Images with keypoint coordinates
********
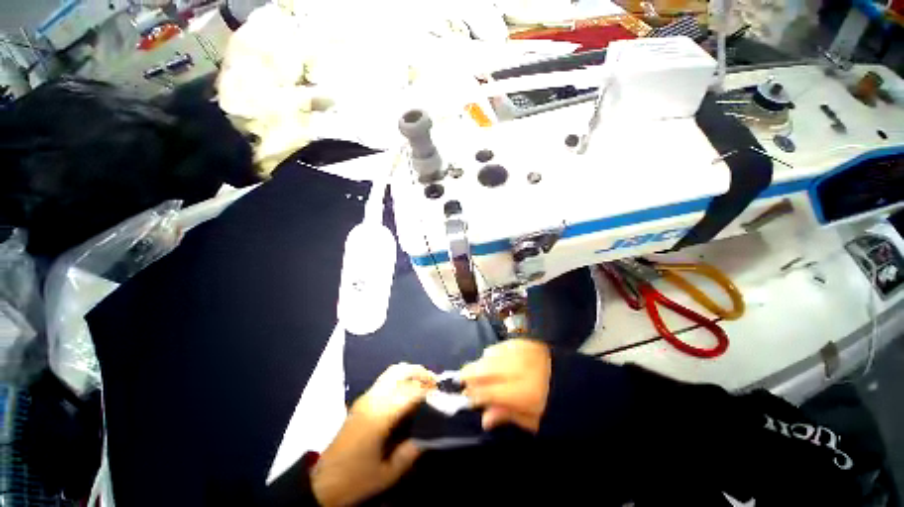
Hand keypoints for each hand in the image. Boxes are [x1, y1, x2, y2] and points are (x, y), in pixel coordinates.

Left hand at [311, 363, 434, 505]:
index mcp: (381, 414)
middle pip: (401, 371)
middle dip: (420, 372)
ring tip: (423, 382)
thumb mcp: (388, 473)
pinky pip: (385, 379)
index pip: (411, 391)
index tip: (441, 393)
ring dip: (410, 372)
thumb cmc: (356, 479)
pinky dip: (400, 377)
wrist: (323, 483)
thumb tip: (428, 435)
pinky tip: (407, 390)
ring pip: (392, 371)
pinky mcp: (362, 400)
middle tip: (434, 381)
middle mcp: (374, 398)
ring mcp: (366, 396)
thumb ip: (411, 452)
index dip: (429, 389)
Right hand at [460, 339, 551, 432]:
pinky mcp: (525, 342)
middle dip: (469, 374)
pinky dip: (494, 352)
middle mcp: (516, 368)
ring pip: (490, 354)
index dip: (473, 394)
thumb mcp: (534, 420)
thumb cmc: (555, 406)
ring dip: (481, 362)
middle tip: (462, 379)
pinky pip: (502, 344)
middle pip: (484, 368)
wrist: (578, 382)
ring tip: (479, 370)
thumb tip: (484, 419)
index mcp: (520, 392)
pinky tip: (494, 358)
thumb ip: (507, 415)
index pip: (486, 391)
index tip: (467, 398)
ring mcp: (521, 351)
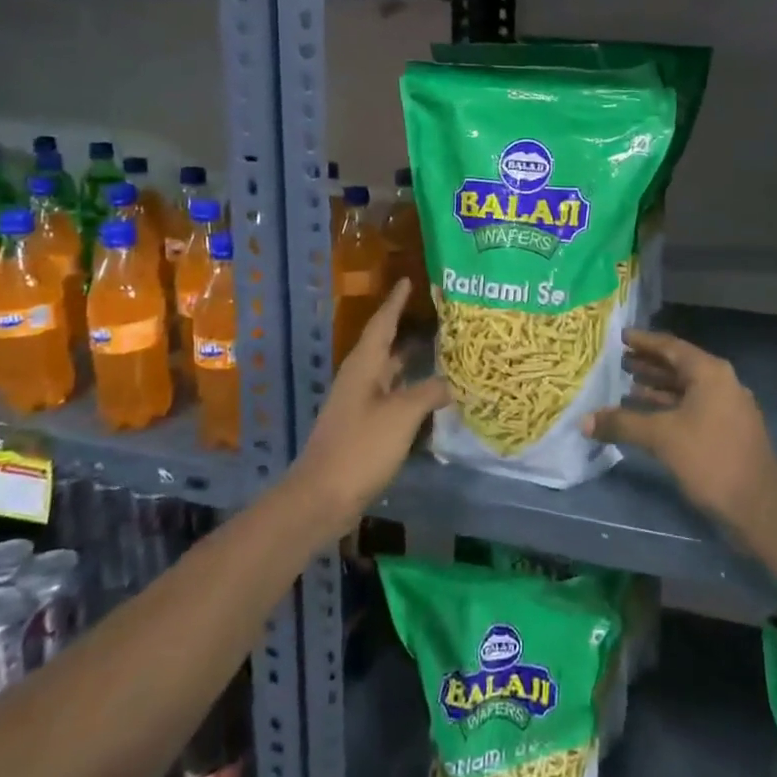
********
Exercise ▸
Every line from the one holding "index tip: (441, 393)" through the last line of the entries above, and nothing else, is to be restated word for word. Pictures stay out.

Output of the task ▸
index tip: (441, 393)
ring dip: (410, 372)
thumb cmc: (356, 479)
pinky dip: (400, 377)
wrist: (323, 483)
thumb tip: (428, 435)
pinky tip: (407, 390)
ring pip: (392, 371)
pinky mcp: (362, 400)
middle tip: (434, 381)
middle mcp: (374, 398)
ring mcp: (366, 396)
thumb ip: (411, 452)
index dip: (429, 389)
Right hand at [460, 339, 551, 432]:
pinky mcp: (525, 342)
middle dip: (469, 374)
pinky dip: (494, 352)
middle mcp: (516, 368)
ring pip: (490, 354)
index dip: (473, 394)
thumb mcp: (534, 420)
thumb cmc: (555, 406)
ring dip: (481, 362)
middle tip: (462, 379)
pinky pip: (502, 344)
middle pip: (484, 368)
wrist: (578, 382)
ring tip: (479, 370)
thumb tip: (484, 419)
index mcp: (520, 392)
pinky tip: (494, 358)
thumb ip: (507, 415)
index pip: (486, 391)
index tip: (467, 398)
ring mcp: (521, 351)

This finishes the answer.